The McMichaels and Bryan were pursuing and detaining Arbery, they said, based on information they had from others that he had been involved in trespassing and loitering on private property in the neighborhood. They specifically claimed that Arbery matched the description of someone who had been seen in surveillance video at a construction site in the Satilla Shores neighborhood.

However, if they had immediate knowledge that Arbery had committed a crime, why did they want to stop and question him, the prosecutor asked. “Wanting to question Ahmaud demonstrates uncertainty. They don’t know what he’s done … this is lack of immediate knowledge which is required to be a citizen’s arrest.”

Lastly, the prosecutor explained why all three of the men are guilty in the murder even though it was Travis McMichael who pulled the trigger on the shotgun at close range that killed Arbery. She noted that the three are “party to a crime” because they all encouraged and helped the younger McMichael commit the murder. “Everybody involved is guilty. Advising and encouraging. Let’s get our guns and go after this guy. Everybody’s responsible,” Dunikoski said.

In closing, Dunikoski warned the jury, “They’re good defense attorneys. The state is so concerned that they will say that the victim started it. He was trapped like a rat, he had nowhere else to go. … This was an attack on Ahmaud Arbery. They can’t claim self-defense under the law.”

In the closing arguments of the defense, attorney Jason Sheffield emphasized the law enforcement and Coast Guard background of Gregory McMichael. Sheffield used the video recorded by Bryan on his smartphone from his pickup truck to claim that Travis McMichael believed his life was in danger when he pulled the trigger—after he aimed his shotgun at Arbery, who ran toward McMichael in an effort to take the weapon from him.

Laura Hogue, attorney for the elder McMichael, went on an undisguised racist rant and said the McMichaels had a duty to catch Arbery who was a frightening burglar with “long dirty toenails,” a description that was derived from the victim’s autopsy report. Hogue, furthermore, claimed without proof that Arbery had an intent to steal from the construction site he had visited on multiple occasions.

Kevin Gough, attorney for Bryan, claimed that his client had nothing to do with the death of Arbery. He said, “Roddie Bryan is no vigilante” and that his presence at the scene had no impact on the death of Arbery even though it was clear from the evidence that he jumped in his pickup truck in order to contribute as a wingman for the McMichaels.

Gough even went so far as to claim that Bryan had been “guided by divine providence” and the “hand of God” to the scene so that the jury could have the most important evidence in the case: his cellphone video.

The self-defense claim in the Arbery trial follows close behind the not guilty verdict in the trial of Kyle Rittenhouse in Kenosha, Wisconsin, on Friday.
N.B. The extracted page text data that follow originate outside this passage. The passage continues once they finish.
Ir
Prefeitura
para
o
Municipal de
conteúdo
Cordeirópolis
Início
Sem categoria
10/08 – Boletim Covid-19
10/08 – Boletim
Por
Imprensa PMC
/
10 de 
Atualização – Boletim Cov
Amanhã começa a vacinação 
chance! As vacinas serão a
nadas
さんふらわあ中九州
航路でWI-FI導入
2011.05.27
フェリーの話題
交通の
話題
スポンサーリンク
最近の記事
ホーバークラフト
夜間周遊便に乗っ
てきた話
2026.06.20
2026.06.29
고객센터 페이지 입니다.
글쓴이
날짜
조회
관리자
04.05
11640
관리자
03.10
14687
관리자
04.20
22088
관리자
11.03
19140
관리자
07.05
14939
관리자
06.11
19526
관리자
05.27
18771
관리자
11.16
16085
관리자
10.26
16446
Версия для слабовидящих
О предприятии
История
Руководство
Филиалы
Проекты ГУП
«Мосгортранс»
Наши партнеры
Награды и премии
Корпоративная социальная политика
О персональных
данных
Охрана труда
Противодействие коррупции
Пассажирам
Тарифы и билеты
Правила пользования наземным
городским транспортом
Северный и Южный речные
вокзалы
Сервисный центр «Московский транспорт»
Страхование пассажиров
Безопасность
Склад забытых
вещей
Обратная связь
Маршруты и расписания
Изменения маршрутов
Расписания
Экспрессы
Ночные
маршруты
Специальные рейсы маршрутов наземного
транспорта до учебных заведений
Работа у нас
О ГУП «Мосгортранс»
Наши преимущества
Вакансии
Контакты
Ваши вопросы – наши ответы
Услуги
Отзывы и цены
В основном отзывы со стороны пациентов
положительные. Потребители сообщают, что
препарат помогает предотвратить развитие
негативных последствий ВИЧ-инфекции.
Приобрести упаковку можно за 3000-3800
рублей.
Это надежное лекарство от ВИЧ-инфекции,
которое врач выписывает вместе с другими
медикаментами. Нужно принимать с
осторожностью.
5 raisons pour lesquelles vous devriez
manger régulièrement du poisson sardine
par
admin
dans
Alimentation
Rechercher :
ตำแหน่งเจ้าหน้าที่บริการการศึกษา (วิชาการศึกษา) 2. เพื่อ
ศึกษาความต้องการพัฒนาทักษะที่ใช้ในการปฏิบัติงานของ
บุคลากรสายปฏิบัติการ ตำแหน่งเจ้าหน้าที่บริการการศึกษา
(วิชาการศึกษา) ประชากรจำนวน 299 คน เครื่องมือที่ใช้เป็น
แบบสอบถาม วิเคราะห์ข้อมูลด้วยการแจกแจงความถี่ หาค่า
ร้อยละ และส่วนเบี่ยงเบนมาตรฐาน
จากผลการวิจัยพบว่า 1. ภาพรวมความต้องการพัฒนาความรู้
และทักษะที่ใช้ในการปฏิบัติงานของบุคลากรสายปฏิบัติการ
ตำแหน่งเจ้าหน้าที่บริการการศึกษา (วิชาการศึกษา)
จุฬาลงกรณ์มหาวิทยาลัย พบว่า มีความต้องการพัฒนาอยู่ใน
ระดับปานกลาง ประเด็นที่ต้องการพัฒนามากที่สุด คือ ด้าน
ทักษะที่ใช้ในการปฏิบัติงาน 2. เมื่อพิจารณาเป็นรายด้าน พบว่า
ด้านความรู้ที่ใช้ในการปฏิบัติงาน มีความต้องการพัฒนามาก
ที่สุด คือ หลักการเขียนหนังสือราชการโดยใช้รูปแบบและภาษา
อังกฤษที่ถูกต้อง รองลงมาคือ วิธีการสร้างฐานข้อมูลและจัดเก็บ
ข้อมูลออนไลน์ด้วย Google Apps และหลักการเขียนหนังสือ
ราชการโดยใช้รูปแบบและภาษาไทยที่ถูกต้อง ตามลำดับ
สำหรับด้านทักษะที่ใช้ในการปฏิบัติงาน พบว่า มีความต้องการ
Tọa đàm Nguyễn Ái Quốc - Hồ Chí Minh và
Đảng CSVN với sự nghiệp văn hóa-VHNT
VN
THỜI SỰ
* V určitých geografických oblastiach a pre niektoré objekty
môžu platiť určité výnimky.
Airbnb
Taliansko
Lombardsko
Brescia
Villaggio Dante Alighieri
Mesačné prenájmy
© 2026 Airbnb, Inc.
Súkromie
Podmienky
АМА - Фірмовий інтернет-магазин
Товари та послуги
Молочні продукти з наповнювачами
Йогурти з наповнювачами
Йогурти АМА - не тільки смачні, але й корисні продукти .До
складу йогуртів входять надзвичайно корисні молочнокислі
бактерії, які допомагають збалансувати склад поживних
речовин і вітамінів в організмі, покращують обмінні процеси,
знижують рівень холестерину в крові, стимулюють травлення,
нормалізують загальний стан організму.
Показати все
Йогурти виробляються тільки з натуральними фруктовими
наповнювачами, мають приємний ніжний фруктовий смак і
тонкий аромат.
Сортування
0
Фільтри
After the teenage vigilante shot to death two men and injured a third in Kenosha during police violence protests on August 25, 2020, a campaign was launched by the far right to lionize Rittenhouse as a hero of self-defense.

In that trial, the fascist sympathizing Judge Bruce Schroeder blocked any discussion of the shooter’s political and ideological motivations for volunteering as a member of a militia group and walking the streets of Kenosha with an AR-15 style assault rifle loaded with 30 rounds, 8 of which he fired against supporters of the protests.

During the closing arguments in Kenosha, the prosecutor presented similar legal reasons for a guilty verdict against Rittenhouse, that self-defense does not apply when the shooter provokes the violence for which he has been charged. Even though the prosecutor said, “You lose the right to self-defense when you’re the one who brought the gun, when you’re the one creating the danger, when you’re the one provoking other people,” Judge Schroeder gave the jury instructions that dismissed any of these considerations from the self-defense claims of Rittenhouse.